I got on the phone with 911, because I expected them to send animal control. I figured, even if he goes to the shelter and runs the risk of being euthanized, that’s better than the cat dying of a combination of starvation, dehydration and hypothermia.
That call didn’t go quite as planned. I grew up with this idea in my head of firemen with ladders getting cats out of trees. I thought that was probably a little naive but at the last I thought they would send an animal control person with a ladder to get over the gate and get the cat out of the alley. The 911 operator instead transferred me to a “more appropriate agency for this situation” and I was disconnected before the call went through.
So, I called 311. After explaining the situation to the operator, she tried to transfer me back to 911 via a conference call, which ended with the 911 operator asking the 311 operator if she had any sense, since animal control issues are handled by 311. For some reason, the 311 operator was trying to pass off responsibility for doing her job onto 911. I literally had to threaten to report her to a local news station and the ASPCA as letting cats die of exposure because she was too lazy to do her job before she took the call seriously and agreed to submit the report and have police sent over to address the situation.
Keep in mind this was after midnight and I was on the phone for about 30 minutes, standing in the street, with it only being about 23 degrees outside.
Right about the time she finished taking my info and was about to submit the report, the cat made a loud yowling noise and launched himself vertically at the gate and managed to catch hold of the grating and haul himself to the top. He almost fell back in, but he eventually jumped down onto the sidewalk.
Of course, it didn’t end there. I couldn’t leave the cat in the cold. I wouldn’t have been able to sleep. So, I called to the cat and he followed me upstairs where I put him in the bathroom of our apartment. I dug a big animal carrier we have from our international move with our cats back to the US out of the closet and put the cat in it for the night.
Today we took him to New York City Animal Care and Control. We tried to get him into a few no-kill shelters, but all of the NK shelters in NYC are not accepting cats.
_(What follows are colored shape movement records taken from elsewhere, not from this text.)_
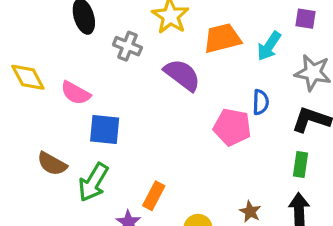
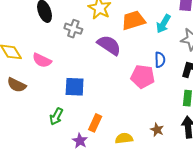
blue square: (105, 130) -> (75, 87), moved
brown semicircle: (52, 164) -> (17, 85), moved
green arrow: (93, 182) -> (56, 116), size x0.7

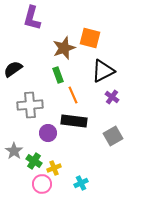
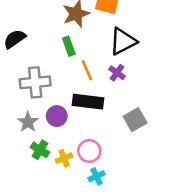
purple cross: (112, 97) -> (117, 73), moved
gray star: (14, 151) -> (28, 122), moved
pink circle: (42, 184) -> (89, 151), moved

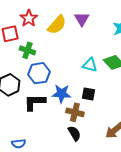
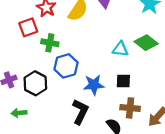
black L-shape: (35, 102) -> (80, 112), moved, turned 125
brown cross: (75, 112) -> (130, 108), moved

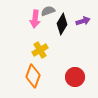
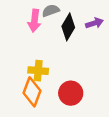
yellow cross: (40, 50) -> (38, 71), moved, turned 35
red circle: (75, 77) -> (71, 93), moved

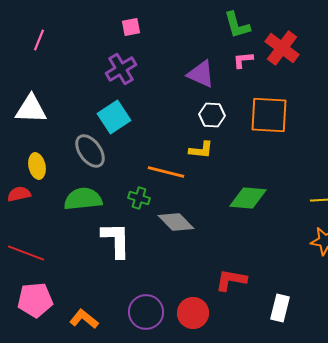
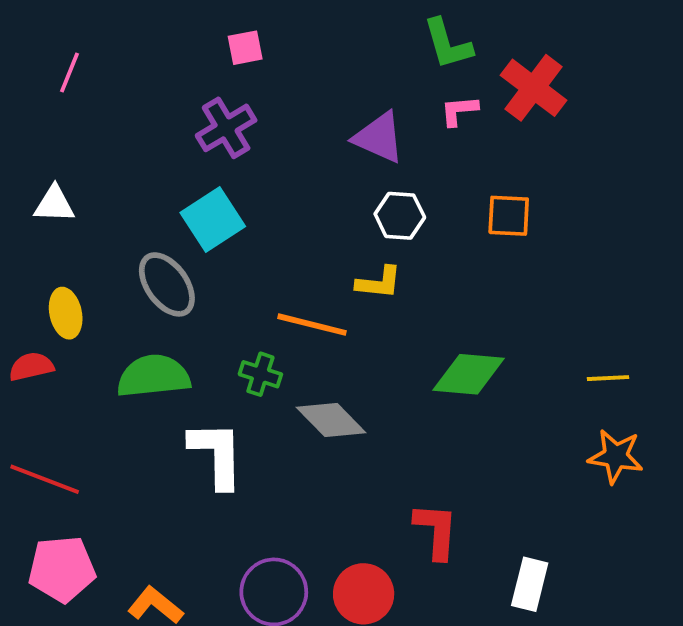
white triangle: (31, 109) -> (54, 204), size x0.7
orange square: (269, 115) -> (509, 216), size x0.6
red L-shape: (231, 280) -> (436, 531), turned 84

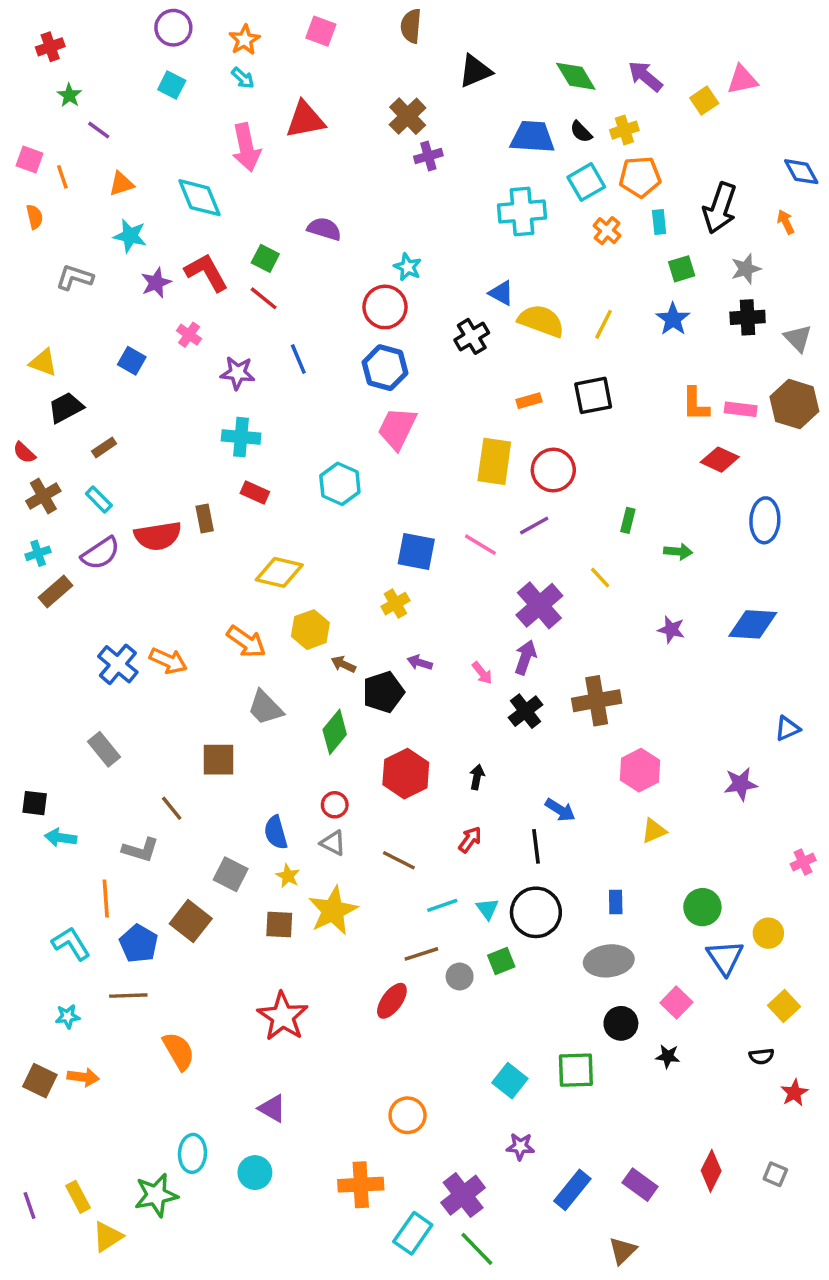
So, we’ll keep up with his progress and try to make sure he doesn’t get euthanized, but at least he’s not freezing to death.
He is a very good cat. Very well behaved. I had my gloves on, but when I picked him up he didn’t even try to fight back. He seemed very happy just to be warm and to have something to eat and drink. According to my wife, he was very behaved at the shelter as well.
When the intake person asked for the cat’s name, my wife called him Cheesecake. So, now Cheesecake is in the shelter, going through a health assessment. I hope this turns out well.